** Exercise tasks **
A: According to the strict liability passage, why was B held not liable in Carstairs V. Taylor?
B: Copy the strict liability passage word for word from "The question is" to "of the plaintiff.".

** Selection **
____________

In Shiftman’s case the plaintiff was injured as he was struck by a falling flag pole belonging to defendants. The rule was applied and D was held liable. If the flooding is due to natural cause, as in the case of gravitation then the defendant will not be liable. If a person grows poisonous trees and his neighbor’s horse happens to eat the leaves over the compound and die ,the defendant would be liable [Crowburst V. A.B. Board]

The question is whether the things are dangerous or not. Justice Blackburn stated that if anything is stored which is likely to do mischief then the liability arises. Normally water is not dangerous. But, in Rylands V. Fletcher, that was the main thing for the injury. Hence, the thing here need not be dangerous by itself.



  • Consent of the plaintiff: If the plaintiff has given his con sent the strict liability rule will not apply but ‘volenti non-fit injuria’ applies. Hence, the defendant will not be liable. In a leading case,Peter V. Prince of Wales Theatre, A took a lease of a theatre which had been fixed with pipes with running water to be used in case of fire hazard. Due to frost there was leakage in the pipes resulting in the damage to the property of P. P sued D the owner. The court held D not liable as there was consent of the plaintiff.
  • Common Benefit: If source of danger is for the common benefit of both the plaintiff and the defendant, the defendant is not liable. In Carstairs V. Taylor, B was in the first floor and A was in the ground floor as a tenant. Water from the roof collected in a box and was discharged out through a pipe. A rat gnawed a hole in the box and water leaked out and damaged the goods of A. Held B not liable. The reason was that the arrangement was for the common benefit of both the parties.
  • Act of Stranger: If the escape of a thing is due to the act of stranger, the rule will not apply. In Richards V. Lothian, a stranger deliberately blocked up the waste pipe of a lavatory fixed in the premises of D. This caused flooding the premises of P. P sued D. Held, the defendant D was not liable as the act was due to a stranger.
  • Statutory authority: Sometimes the law made by parlia ment or State Legislature excludes strict liability. In Green V. Cheisea Water Works Company, the Parliament had authorised the company to lay the main pipes. The pipes burst flooding the premises of P. It was held that the company was not liable, (of course, the act should not be due to the negligence of the defendant).
  • Act of God: It is a general defence and may be set up to establish that the escape was due to some natural cause which was beyond the control of the defendant.

____________

** Information shown **
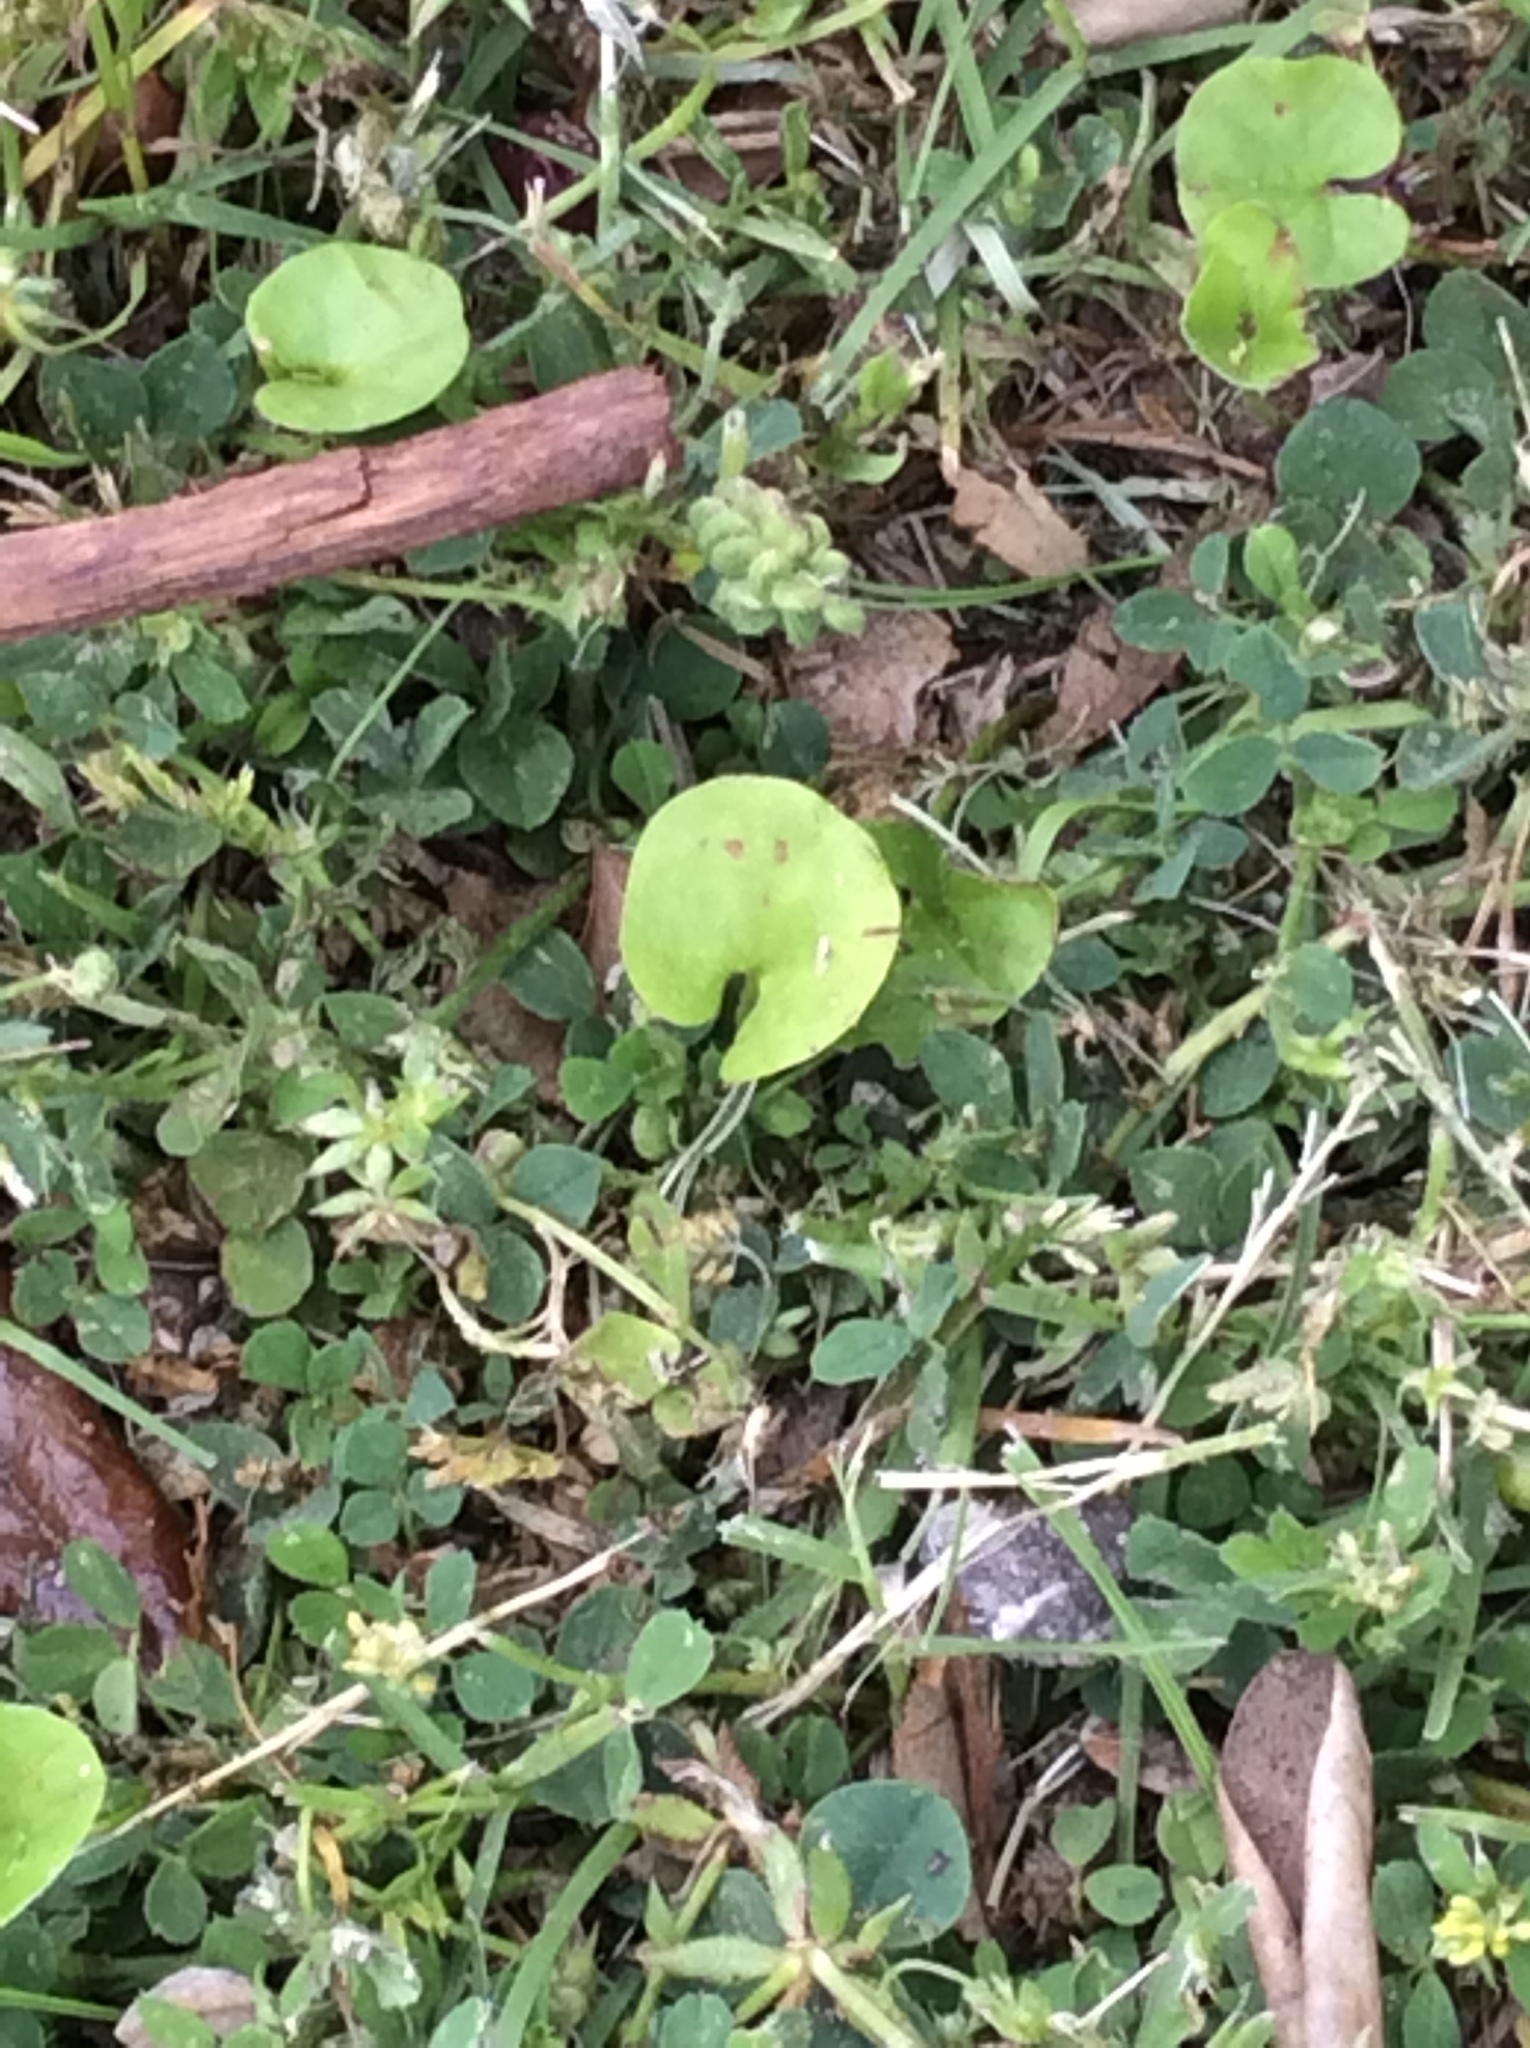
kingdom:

____________

** Problem solutions **
A: B was held not liable because the arrangement was for the common benefit of both parties.

B:
The question is whether the things are dangerous or not. Justice Blackburn stated that if anything is stored which is likely to do mischief then the liability arises. Normally water is not dangerous. But, in Rylands V. Fletcher, that was the main thing for the injury. Hence, the thing here need not be dangerous by itself.



  • Consent of the plaintiff: If the plaintiff has given his con sent the strict liability rule will not apply but ‘volenti non-fit injuria’ applies. Hence, the defendant will not be liable. In a leading case,Peter V. Prince of Wales Theatre, A took a lease of a theatre which had been fixed with pipes with running water to be used in case of fire hazard. Due to frost there was leakage in the pipes resulting in the damage to the property of P. P sued D the owner. The court held D not liable as there was consent of the plaintiff.